Passion simple (1992) d’Annie Ernaux est un bref roman très français. Dans ce récit éminemment psychologique, il ne se passe rien ou presque. Tout ce qui arrive à la narratrice relève de l’intime. S’il y a des bouleversements, ils sont intérieurs. La situation est banale : « À partir du mois de septembre l’année dernière, je n’ai plus rien fait d’autre qu’attendre un homme : qu’il me téléphone et qu’il vienne chez moi. » Cet homme est russe, il occupe un poste mal défini à l’Ambassade de son pays en France. Cet homme est marié. Durant un an, la narratrice et lui se retrouvent fugitivement pour faire l’amour. Ce récit est celui d’une obsession, d’une idée fixe, d’une passion simple, car il n’y a rien d’autre en dehors de cette passion condamnée d’avance.

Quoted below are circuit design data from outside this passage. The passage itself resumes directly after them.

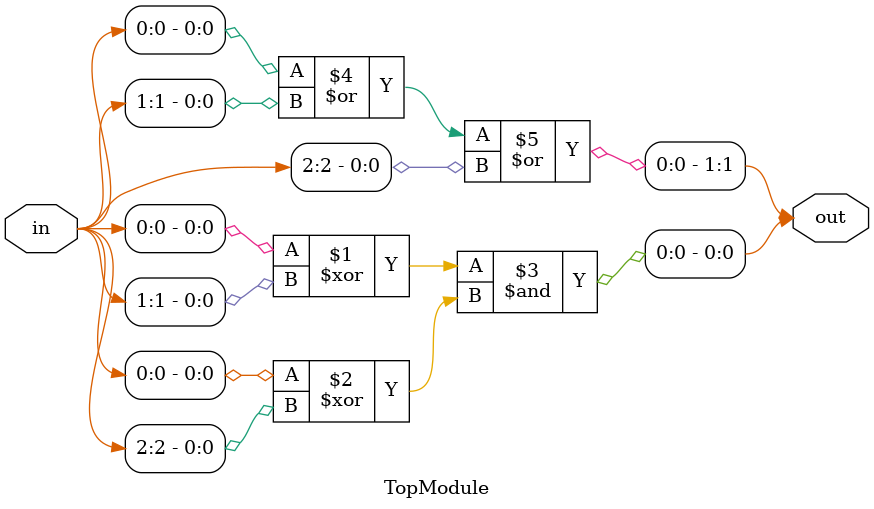
<source format=sv>

module TopModule (
  input [2:0] in,
  output [1:0] out
);
assign out[0] = (in[0] ^ in[1]) & (in[0] ^ in[2]);
assign out[1] = in[0] | in[1] | in[2];
endmodule

</source>
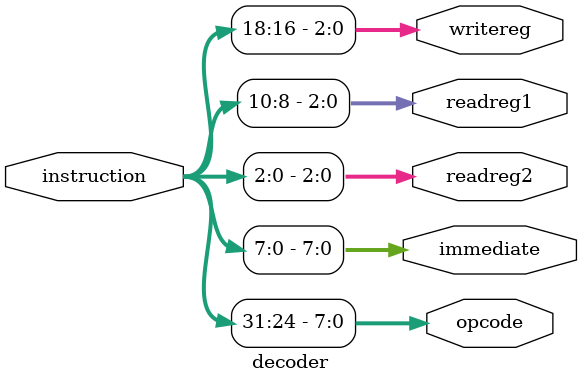
<source format=v>
module decoder(instruction, opcode, immediate, readreg2, readreg1, writereg);
    input [31:0] instruction;
    output reg [7:0] opcode, immediate;
    output reg [2:0] readreg2, readreg1, writereg;


always @ (instruction)
begin
    /*
     opcode bits    31-24
     RD/immediate   23-16 (immediate value for the jump instruction)
     RT bits        15-8
     RS/immediate   7-0 
    */
    opcode = instruction[31:24];
    writereg = instruction[18:16]; // Adjusting to the correct bits for RD as per updated comment
    readreg1 = instruction[10:8]; // Adjusting to the correct bits for RT
    readreg2 = instruction[2:0]; // Adjusting to the correct bits for RS
    immediate = instruction[7:0]; // Using the least significant 8 bits as immediate
end

endmodule

</source>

Adapter un tel roman est un défi, car l’essentiel de ses qualités sont strictement littéraires. L’histoire en elle-même est si ténue qu’elle pourrait faire l’objet d’un court-métrage. Danielle Arbid a pris le parti d’en faire un film d’une heure et trente-neuf minutes. Pour cela, elle a ajouté quelques scènes au roman : un voyage à Florence, un autre à Moscou. Elle a pourvu la narratrice (incarnée par Lætitia Dosch) d’un jeune fils et d’un ex-mari peu présent. Peu de chose en fait, et c’est ce parti pris radical qu’il faut saluer : présenter la passion en soi, sans romantisme ni rien autour. Adapter Passion simple c’est pour la réalisatrice présenter simplement la passion. Le film est donc une succession de scènes d’attente et de scènes de sexe.
Un tel film, qui s’apparente à un pari, ne peut tenir que s’il est servi par de grands acteurs. Danielle Arbid a offert un rôle d’exception à Laetitia Dosch qui, en contrepartie, investit le film d’une présence particulièrement intense, parfois diserte mais le plus souvent silencieuse, comme un bloc d’obstination magnifique et fragile. Face à elle, la tâche du danseur Sergueï Polounine, qui a amplement défrayé la chronique artistico-médiatique, n’était pas facile. Il est en effet, dans Passion simple, un fantasme plus qu’un être complexe. De lui ni son amante ni le spectateur ne sait rien, si ce n’est la splendeur de son corps et le caractère impérieux de ses désirs ; la pratique du ballet, qui est un long apprentissage de la maîtrise de soi, aide Polounine à conserver une intéressante froideur lors des brèves rencontres sexuelles. Une froideur qui contraste avec l’abandon tremblant de Lætitia Dosch. Les corps disent ici la vérité des rapports entre les deux amants… Une mention spéciale s’impose pour le jeune Lou-Teymour Thion, qui joue le fils de l’héroïne. Il est remarquable en adolescent boudeur qui assiste, effaré, à l’égarement passionnel de sa mère.
C’est en effet de cela qu’il s’agit : Hélène s’absente d’elle-même, de son moi quotidien d’enseignante, de mère qui va au supermarché et qui conduit son fils au club de foot, pour ne plus vivre, pendant des mois, qu’au non-lieu d’un désir devenu obsession. Descente aux enfers, pathologie ? Le scénario le suggère en partie, en conduisant l’amante désocialisée dans un cabinet de psy. Mais en partie seulement, car Danielle Arbid montre avec grâce l’étrange libération que représente aussi l’apparent assujettissement au désir de l’autre. Le film est à son meilleur quand la caméra, prenant son temps, suit l’héroïne dans ses improbables voyages : l’escapade italienne, pensée pour renouer la complicité avec le fils mais qui échoue à exorciser le besoin violent de l’amant absent, et un déraisonnable départ pour Moscou, à la seule fin de voir la rue où, peut-être, il a habité. Au milieu des corps anonymes des passants, le visage fouetté par les flocons de neige, invisible et invue, Hélène « se fait la belle ». Sensation (non sentiment) d’une absolue simplicité, comme dit le titre, et que Danielle Arbid donne à partager en un savant mélange de charnélité et de raffinement.